Effective therapy against HIV is complex and requires that patients take several different drugs at very specific times. Some have to be taken with food, some on an empty stomach. This is one of the reasons why it is difficult to deliver effective therapy in undeveloped countries.
Antiretroviral describes a drug that acts against a retrovirus such as HIV.
New approaches were needed to advance HIV therapy. In the mid-1990s, there was a significant breakthrough in therapy with the approval of a new class of drugs called “protease inhibitors.” These drugs are highly active in blocking HIV replication when used alone. Yet HIV's ability to mutate and become resistant threatened to make these new drugs useless. When treating an infection caused by a rapidly mutating virus like HIV, the most effective method is combination therapy with multiple drugs that act in different ways. This way, a single mutation cannot cause resistance.
Today there are a number of antiretroviral agents available as therapeutic options that have several different mechanisms of action.
Highly active antiretroviral therapy (HAART) consists of three-drug combinations of antiretroviral agents. This approach has significantly decreased the incidence of death among HIV-infected people in the United States and has allowed HIV-infected individuals to lead productive lives. Decreasing amounts of HIV in the bloodstream helps restore immune function, so opportunistic infections are less of a problem. During therapy, it's important to measure viral load and T cell counts to monitor the status of HIV disease and to guide recommendations for continued therapy.
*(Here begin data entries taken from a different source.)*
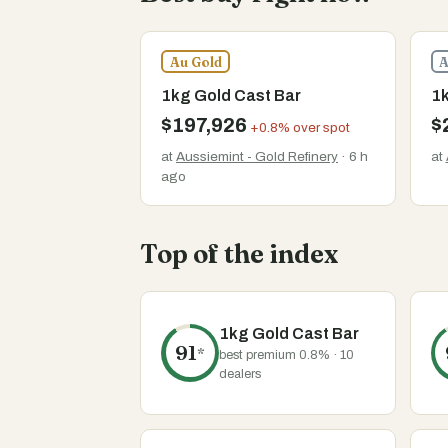
Au Gold
A
1kg Gold Cast Bar
1k
$197,926
$
+0.8% over spot
at
Aussiemint - Gold Refinery
· 6 h
at
ago
Top of the index
1kg Gold Cast Bar
91
*
best premium 0.8% · 10
dealers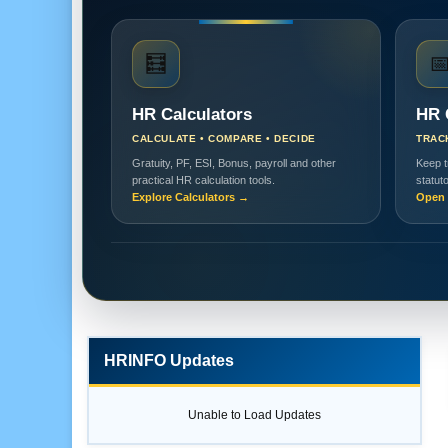
🧮

HR Calculators
HR 
CALCULATE • COMPARE • DECIDE
TRAC
Gratuity, PF, ESI, Bonus, payroll and other
Keep t
practical HR calculation tools.
statut
Explore Calculators →
Open 
HRINFO Updates
Unable to Load Updates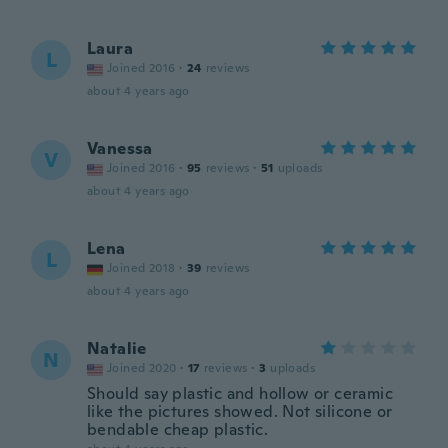
Laura
L
Joined 2016
·
24
reviews
about 4 years ago
Vanessa
V
Joined 2016
·
95
reviews
·
51
uploads
about 4 years ago
Lena
L
Joined 2018
·
39
reviews
about 4 years ago
Natalie
N
Joined 2020
·
17
reviews
·
3
uploads
Should say plastic and hollow or ceramic
like the pictures showed. Not silicone or
bendable cheap plastic.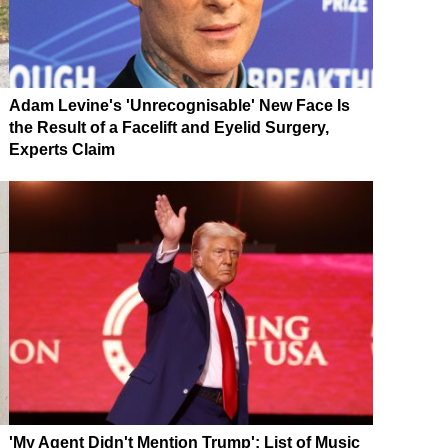
Adam Levine's 'Unrecognisable' New Face Is
the Result of a Facelift and Eyelid Surgery,
Experts Claim
'My Agent Didn't Mention Trump': List of Music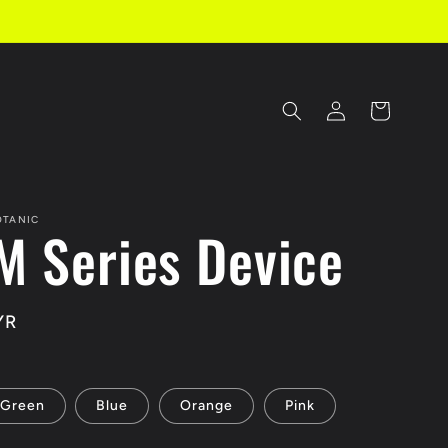
Log
Cart
in
OTANIC
M Series Device
YR
Green
Blue
Orange
Pink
But HAART, like all complex medications, has problems. There are serious long-term side effects, such as an accumulation of lactic acid in the bloodstream and physical and metabolic changes that cause changes in fat distribution as well as cholesterol and glucose abnormalities that can lead to a risk of heart disease. Long-term use of the drugs can also promote the development of drug-resistant strains of HIV. Clearly, these problems must be balanced with the alternative of a greatly shortened life. Finally, HAART therapy is expensive and requires strict compliance for proper administration. For this reason, it is not a realistic option for many of the 40 million HIV-infected people in the world.